Arrange every line of text in the material below as a single numbered list, skipping blank lines. Leave the pictures out of your answer.

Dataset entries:
Segment Open

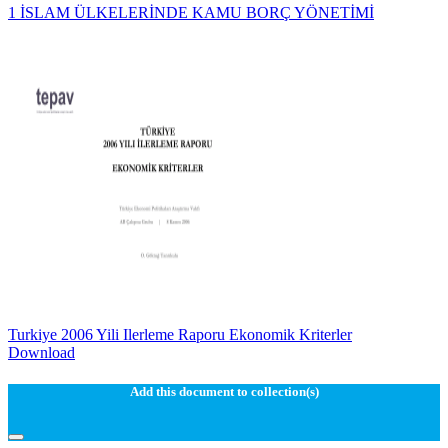
1 İSLAM ÜLKELERİNDE KAMU BORÇ YÖNETİMİ
Turkiye 2006 Yili Ilerleme Raporu Ekonomik Kriterler
Download
Add this document to collection(s)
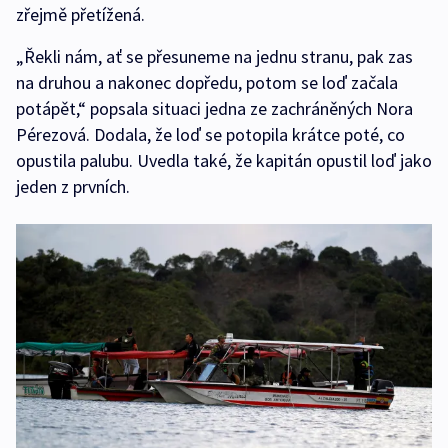
zřejmě přetížená.
„Řekli nám, ať se přesuneme na jednu stranu, pak zas
na druhou a nakonec dopředu, potom se loď začala
potápět,“ popsala situaci jedna ze zachráněných Nora
Pérezová. Dodala, že loď se potopila krátce poté, co
opustila palubu. Uvedla také, že kapitán opustil loď jako
jeden z prvních.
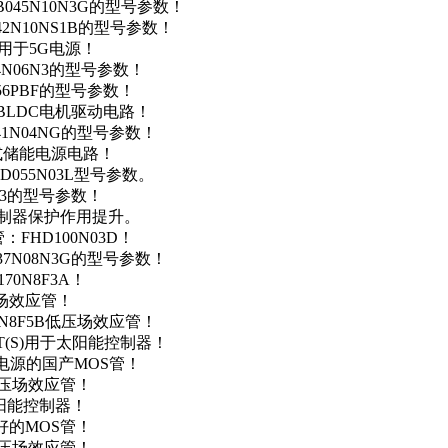
B045N10N3G的型号参数！
42N10NS1B的型号参数！
数，用于5G电源！
4N06N3的型号参数！
256PBF的型号参数！
用于BLDC电机驱动电路！
41N04NG的型号参数！
便携式储能电源电路！
D055N03L型号参数。
03的型号参数！
灯控制器保护作用提升。
FHD100N03D！
37N08N3G的型号参数！
0N8F3A！
产场效应管！
0N8F5B低压场效应管！
NT(S)用于太阳能控制器！
储能电源的国产MOS管！
低压场效应管！
太阳能控制器！
友好的MOS管！
低压场效应管！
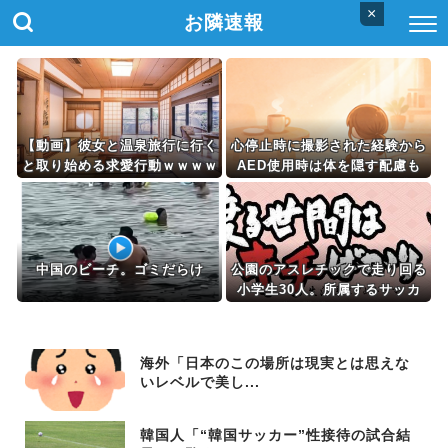
×
お隣速報
【動画】彼女と温泉旅行に行く
心停止時に撮影された経験から
と取り始める求愛行動ｗｗｗｗ
AED使用時は体を隠す配慮も
ｗｗｗｗｗｗｗ
必要だと話すと「そんな配慮を
求めるならそのまま死んどけ、
俺は助けない」と言う人がい
る。
中国のビーチ。ゴミだらけ
公園のアスレチックで走り回る
小学生30人。所属するサッカ
ークラブに苦情メールを送った
ら・・・
海外「日本のこの場所は現実とは思えな
いレベルで美し...
韓国人「“韓国サッカー”性接待の試合結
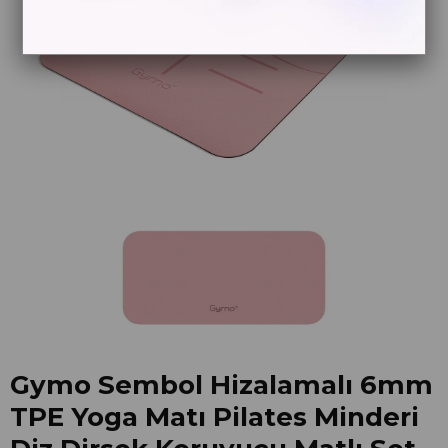
Gymo Sembol Hizalamalı 6mm
TPE Yoga Matı Pilates Minderi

Segment Closed

- **Finished exercise**:
1. 1 İSLAM ÜLKELERİNDE KAMU BORÇ YÖNETİMİ
2. Turkiye 2006 Yili Ilerleme Raporu Ekonomik Kriterler
3. Download
4. Add this document to collection(s)
5. zřejmě přetížená.
6. „Řekli nám, ať se přesuneme na jednu stranu, pak zas
7. na druhou a nakonec dopředu, potom se loď začala
8. potápět,“ popsala situaci jedna ze zachráněných Nora
9. Pérezová. Dodala, že loď se potopila krátce poté, co
10. opustila palubu. Uvedla také, že kapitán opustil loď jako
11. jeden z prvních.
12. B045N10N3G的型号参数！
13. 42N10NS1B的型号参数！
14. 数，用于5G电源！
15. 4N06N3的型号参数！
16. 256PBF的型号参数！
17. 用于BLDC电机驱动电路！
18. 41N04NG的型号参数！
19. 便携式储能电源电路！
20. D055N03L型号参数。
21. 03的型号参数！
22. 灯控制器保护作用提升。
23. FHD100N03D！
24. 37N08N3G的型号参数！
25. 0N8F3A！
26. 产场效应管！
27. 0N8F5B低压场效应管！
28. NT(S)用于太阳能控制器！
29. 储能电源的国产MOS管！
30. 低压场效应管！
31. 太阳能控制器！
32. 友好的MOS管！
33. 低压场效应管！
34. ×
35. お隣速報
36. 【動画】彼女と温泉旅行に行く
37. 心停止時に撮影された経験から
38. と取り始める求愛行動ｗｗｗｗ
39. AED使用時は体を隠す配慮も
40. ｗｗｗｗｗｗｗ
41. 必要だと話すと「そんな配慮を
42. 求めるならそのまま死んどけ、
43. 俺は助けない」と言う人がい
44. る。
45. 中国のビーチ。ゴミだらけ
46. 公園のアスレチックで走り回る
47. 小学生30人。所属するサッカ
48. ークラブに苦情メールを送った
49. ら・・・
50. 海外「日本のこの場所は現実とは思えな
51. いレベルで美し...
52. 韓国人「“韓国サッカー”性接待の試合結
53. Gymo Sembol Hizalamalı 6mm
54. TPE Yoga Matı Pilates Minderi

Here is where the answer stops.